4. Process according to Claim 2, wherein the first organic liquid of said series is trimethylene glycol, diethylene glycol, triethylene glycol, tetraethylene glycol or dipropylene glycol.

5. Process according to Claim 2, wherein the first organic liquid of said series is 1,3butanediol.

6. Process according to Claim 2, wherein the first organic liquid of said series is 1,5pentanediol, 2,4-pentanediol or 2 methyl 2,4-pentanediol.

7. Process according to Claim 2, wherein the first organic liquid of said series is 1,6 hexanediol, 2,4-hexanediol or 2,5-hexanediol.

8. Process according to Claim 2, wherein the first organic liquid of said series is 2,4heptanediol.

9. Process according to any one of Claims 2 to 8, wherein the second organic liquid of said series is n-butanol.

10. Process according to any one of Claims 2 to 8, wherein the second organic liquid of said series is hexyl alcohol or furfuryl alcohol.
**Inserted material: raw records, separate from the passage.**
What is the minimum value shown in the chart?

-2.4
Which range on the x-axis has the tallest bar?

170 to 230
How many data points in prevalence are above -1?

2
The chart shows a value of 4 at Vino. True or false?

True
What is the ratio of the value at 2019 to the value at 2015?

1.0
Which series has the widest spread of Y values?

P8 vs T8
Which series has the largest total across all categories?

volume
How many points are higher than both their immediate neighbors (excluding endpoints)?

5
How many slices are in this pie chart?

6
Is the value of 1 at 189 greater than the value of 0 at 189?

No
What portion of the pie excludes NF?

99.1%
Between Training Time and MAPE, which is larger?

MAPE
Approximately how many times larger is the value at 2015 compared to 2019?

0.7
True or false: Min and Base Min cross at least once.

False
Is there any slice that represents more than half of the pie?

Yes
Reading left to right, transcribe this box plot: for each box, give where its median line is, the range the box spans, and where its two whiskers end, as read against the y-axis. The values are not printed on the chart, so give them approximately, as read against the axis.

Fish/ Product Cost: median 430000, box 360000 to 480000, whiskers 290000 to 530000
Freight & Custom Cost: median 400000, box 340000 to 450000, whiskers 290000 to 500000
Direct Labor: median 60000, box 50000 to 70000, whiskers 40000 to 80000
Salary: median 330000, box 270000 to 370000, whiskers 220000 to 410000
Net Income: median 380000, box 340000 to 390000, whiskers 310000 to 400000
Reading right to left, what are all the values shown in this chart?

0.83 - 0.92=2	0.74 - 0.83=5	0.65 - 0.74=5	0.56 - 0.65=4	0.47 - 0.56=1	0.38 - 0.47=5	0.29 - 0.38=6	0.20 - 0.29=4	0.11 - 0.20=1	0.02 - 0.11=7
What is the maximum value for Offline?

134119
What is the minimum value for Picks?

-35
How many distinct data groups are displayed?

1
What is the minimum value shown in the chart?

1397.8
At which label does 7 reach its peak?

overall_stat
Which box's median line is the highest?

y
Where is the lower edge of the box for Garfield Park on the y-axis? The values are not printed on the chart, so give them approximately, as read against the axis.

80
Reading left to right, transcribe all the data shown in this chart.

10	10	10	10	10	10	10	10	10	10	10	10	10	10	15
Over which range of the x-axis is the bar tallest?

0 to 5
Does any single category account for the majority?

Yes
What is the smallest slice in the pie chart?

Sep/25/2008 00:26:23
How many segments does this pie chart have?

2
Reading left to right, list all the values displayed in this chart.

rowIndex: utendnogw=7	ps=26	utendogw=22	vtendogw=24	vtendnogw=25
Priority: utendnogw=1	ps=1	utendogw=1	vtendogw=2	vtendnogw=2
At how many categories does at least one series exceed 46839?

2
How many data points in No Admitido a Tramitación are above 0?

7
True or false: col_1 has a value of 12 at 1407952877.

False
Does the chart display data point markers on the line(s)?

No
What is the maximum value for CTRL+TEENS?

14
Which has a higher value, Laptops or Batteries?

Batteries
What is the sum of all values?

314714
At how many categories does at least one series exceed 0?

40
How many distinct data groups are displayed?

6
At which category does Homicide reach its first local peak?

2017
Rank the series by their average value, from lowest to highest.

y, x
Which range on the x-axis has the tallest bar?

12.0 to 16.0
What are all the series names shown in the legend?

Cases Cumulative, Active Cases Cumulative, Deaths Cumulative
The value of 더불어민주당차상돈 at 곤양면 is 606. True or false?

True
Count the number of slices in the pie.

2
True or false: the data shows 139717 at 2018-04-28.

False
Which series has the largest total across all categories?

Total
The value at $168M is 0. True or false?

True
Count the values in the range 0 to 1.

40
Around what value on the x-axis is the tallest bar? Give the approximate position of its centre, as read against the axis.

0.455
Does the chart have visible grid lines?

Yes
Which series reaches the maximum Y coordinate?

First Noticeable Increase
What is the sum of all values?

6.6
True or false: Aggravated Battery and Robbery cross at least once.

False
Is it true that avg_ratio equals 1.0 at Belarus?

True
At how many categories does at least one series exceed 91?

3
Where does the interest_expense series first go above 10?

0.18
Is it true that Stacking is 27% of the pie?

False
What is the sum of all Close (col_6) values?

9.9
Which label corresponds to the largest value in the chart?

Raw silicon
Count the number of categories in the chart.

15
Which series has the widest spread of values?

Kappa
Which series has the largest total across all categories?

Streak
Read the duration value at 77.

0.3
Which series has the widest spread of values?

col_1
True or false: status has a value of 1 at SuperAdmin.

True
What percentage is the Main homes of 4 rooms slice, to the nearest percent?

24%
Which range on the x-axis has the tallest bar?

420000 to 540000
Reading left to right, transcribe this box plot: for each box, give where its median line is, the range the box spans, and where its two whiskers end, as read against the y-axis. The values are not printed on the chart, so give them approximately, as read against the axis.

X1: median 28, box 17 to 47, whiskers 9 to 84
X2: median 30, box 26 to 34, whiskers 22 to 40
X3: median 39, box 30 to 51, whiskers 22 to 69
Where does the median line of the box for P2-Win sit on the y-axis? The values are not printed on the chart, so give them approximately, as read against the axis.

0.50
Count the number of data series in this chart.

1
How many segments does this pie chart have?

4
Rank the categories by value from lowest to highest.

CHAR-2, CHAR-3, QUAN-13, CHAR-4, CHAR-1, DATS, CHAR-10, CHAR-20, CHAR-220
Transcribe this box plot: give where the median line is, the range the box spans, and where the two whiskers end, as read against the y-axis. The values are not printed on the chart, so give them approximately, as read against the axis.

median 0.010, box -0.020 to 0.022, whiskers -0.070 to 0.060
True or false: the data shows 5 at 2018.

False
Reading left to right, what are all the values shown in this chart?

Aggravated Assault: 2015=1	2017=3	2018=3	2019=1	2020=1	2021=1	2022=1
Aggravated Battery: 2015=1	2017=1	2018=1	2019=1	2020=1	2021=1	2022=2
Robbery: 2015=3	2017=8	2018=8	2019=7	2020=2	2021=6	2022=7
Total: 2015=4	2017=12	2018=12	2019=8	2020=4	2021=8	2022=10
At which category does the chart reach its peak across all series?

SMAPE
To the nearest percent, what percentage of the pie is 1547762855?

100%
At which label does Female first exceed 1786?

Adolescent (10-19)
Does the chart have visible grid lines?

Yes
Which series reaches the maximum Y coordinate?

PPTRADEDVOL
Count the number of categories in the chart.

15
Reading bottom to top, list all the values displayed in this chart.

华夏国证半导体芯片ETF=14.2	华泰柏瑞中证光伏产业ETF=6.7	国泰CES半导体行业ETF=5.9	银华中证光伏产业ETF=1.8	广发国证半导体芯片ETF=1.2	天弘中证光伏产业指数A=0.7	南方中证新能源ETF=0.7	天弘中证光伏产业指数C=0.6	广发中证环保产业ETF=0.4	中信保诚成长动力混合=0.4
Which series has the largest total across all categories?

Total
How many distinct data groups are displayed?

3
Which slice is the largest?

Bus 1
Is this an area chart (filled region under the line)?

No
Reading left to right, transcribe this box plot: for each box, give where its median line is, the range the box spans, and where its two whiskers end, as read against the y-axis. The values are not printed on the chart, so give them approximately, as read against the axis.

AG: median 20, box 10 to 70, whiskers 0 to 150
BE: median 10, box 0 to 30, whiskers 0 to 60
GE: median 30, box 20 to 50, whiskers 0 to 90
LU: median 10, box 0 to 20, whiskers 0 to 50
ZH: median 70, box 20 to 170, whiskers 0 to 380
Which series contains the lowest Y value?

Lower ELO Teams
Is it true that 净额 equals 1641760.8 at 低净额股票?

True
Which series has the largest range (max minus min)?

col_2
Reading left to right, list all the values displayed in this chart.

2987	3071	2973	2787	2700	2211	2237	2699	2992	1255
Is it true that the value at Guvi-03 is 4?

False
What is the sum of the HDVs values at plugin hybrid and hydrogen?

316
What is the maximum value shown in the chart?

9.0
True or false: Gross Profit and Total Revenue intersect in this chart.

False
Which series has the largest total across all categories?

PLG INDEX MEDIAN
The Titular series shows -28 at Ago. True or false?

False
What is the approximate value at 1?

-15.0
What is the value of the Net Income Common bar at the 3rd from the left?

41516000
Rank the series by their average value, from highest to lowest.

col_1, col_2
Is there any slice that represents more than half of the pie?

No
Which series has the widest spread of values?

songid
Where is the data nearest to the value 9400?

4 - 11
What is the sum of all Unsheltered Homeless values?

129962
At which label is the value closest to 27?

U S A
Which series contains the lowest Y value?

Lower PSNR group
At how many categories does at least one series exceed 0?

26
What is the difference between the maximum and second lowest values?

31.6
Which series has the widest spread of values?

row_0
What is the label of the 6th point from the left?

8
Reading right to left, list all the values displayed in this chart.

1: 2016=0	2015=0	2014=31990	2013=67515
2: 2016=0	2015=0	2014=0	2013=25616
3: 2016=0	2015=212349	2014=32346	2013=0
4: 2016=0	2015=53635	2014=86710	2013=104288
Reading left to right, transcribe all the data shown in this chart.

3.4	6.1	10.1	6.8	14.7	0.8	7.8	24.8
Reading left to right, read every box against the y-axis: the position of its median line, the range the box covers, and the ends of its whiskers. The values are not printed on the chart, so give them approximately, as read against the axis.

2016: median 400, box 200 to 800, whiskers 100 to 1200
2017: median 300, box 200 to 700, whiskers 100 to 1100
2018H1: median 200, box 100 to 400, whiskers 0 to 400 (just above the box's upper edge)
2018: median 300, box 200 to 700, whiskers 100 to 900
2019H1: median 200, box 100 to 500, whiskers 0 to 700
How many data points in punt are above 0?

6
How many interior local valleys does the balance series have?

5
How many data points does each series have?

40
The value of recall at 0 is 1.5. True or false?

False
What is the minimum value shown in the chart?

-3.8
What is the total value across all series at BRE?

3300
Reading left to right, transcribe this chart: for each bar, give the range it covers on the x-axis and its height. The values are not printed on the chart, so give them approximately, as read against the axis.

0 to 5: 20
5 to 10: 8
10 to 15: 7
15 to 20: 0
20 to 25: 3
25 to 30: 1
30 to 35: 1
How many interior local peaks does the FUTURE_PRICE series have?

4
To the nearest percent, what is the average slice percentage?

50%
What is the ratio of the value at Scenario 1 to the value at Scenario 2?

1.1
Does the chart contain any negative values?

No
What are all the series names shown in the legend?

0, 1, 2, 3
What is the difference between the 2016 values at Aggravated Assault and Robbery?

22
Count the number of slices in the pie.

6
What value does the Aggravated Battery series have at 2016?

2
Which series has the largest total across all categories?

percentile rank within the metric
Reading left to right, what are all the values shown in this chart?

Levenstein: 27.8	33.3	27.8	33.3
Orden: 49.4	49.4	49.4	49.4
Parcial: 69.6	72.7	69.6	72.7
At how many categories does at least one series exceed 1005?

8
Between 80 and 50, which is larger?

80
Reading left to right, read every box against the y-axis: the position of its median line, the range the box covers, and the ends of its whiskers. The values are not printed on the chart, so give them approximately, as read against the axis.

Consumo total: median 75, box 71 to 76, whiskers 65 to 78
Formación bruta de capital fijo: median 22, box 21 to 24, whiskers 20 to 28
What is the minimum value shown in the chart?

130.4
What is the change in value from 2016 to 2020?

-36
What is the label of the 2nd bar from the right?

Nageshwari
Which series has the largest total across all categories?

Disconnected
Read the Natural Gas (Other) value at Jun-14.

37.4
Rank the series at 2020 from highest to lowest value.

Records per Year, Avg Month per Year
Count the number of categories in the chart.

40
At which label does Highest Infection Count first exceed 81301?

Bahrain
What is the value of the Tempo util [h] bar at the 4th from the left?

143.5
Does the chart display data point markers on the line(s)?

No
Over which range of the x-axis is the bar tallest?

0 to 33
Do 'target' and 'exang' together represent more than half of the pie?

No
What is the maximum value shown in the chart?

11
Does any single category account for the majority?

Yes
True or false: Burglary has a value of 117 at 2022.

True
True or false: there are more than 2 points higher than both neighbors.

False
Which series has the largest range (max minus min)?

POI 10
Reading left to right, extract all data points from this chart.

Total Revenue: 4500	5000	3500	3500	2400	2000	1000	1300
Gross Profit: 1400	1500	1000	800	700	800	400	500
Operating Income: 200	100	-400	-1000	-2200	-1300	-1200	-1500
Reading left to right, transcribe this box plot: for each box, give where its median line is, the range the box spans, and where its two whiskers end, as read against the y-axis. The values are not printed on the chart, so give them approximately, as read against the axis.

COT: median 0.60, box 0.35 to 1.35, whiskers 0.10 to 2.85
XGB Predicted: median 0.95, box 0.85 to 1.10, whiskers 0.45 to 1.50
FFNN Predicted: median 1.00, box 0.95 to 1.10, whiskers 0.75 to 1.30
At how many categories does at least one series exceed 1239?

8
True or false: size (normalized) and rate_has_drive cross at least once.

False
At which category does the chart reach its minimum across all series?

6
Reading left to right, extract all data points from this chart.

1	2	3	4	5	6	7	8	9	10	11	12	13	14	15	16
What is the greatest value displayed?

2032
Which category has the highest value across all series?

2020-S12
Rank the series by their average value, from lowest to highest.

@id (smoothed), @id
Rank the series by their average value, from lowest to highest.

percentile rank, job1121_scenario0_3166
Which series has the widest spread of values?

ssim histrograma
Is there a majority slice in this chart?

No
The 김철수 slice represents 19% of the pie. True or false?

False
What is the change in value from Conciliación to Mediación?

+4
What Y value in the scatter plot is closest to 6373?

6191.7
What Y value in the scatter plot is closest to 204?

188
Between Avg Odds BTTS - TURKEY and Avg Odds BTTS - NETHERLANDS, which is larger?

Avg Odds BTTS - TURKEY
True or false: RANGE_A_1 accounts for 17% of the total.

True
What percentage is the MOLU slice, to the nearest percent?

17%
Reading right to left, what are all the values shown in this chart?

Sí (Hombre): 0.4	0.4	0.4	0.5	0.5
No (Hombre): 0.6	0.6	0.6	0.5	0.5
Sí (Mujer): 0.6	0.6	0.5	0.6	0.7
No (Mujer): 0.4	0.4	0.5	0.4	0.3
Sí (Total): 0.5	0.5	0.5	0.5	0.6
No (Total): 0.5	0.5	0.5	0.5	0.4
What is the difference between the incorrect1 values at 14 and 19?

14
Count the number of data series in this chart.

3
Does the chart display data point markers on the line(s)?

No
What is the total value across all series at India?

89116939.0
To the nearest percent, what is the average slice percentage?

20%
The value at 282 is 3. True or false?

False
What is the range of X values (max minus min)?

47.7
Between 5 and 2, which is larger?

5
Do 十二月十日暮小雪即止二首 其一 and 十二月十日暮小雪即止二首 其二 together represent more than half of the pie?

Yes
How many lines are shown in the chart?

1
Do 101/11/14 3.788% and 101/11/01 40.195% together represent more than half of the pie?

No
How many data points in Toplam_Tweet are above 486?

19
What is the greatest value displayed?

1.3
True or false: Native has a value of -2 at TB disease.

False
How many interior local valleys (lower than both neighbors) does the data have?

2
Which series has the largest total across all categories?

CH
11. Process according to any one of Claims 2 to 10, wherein the third organic liquid of said series is trifluorotrichloroethane.

12. Process according to any one of Claims 2 to 10, wherein the third organic liquid of said series is carbon tetrachloride, 1,1,1trichloroethane or trichloroethylene.

13. Process according to any one of Claims 2 to 10, wherein the third organic liquid of said series is monofluorotrichloromethane either alone or in admixture with trifluorotrichloroethane.

14. Process according to any one of Claims 2 to 10, wherein the third organic liquid of said series is a mixture of tetrafluorodichloroethane and trifluorotrichloroethane.

15. Process according to Claim 1, wherein the crystals are of a size af from 1 to 10 microns, the liquid initially retained by the crystals before treatment is aqueous mother liquor and a series of two organic liquids is used, the first organic liquid of said series being an alcohol miscible with water and the second organic liquid of said series being a halogenated organic compound miscible with said alcohol.

16. Process according to Claim 15, wherein the alcohol is n-butanol.

17. Process according to Claim 15 or 16, wherein the halogenated organic compound is trifluorotrichloroethane.

18. Process according to any preceding claim, wherein the crystals are crystals of ammonium perchlorate.

19.Process for producing dry crystals in accordance with Claim 1, substantially as hereinbefore described in either of the foregoing Examples.

20. Crystals whenever treated by the process claimed in any one of Claims 1 to 17.

21. Ammonium perchlorate crystals whenever treated by the process claimed in Claims 18 or 19.

22. A solid propellent containing ammonium perchlorate as claimed in Claim 21.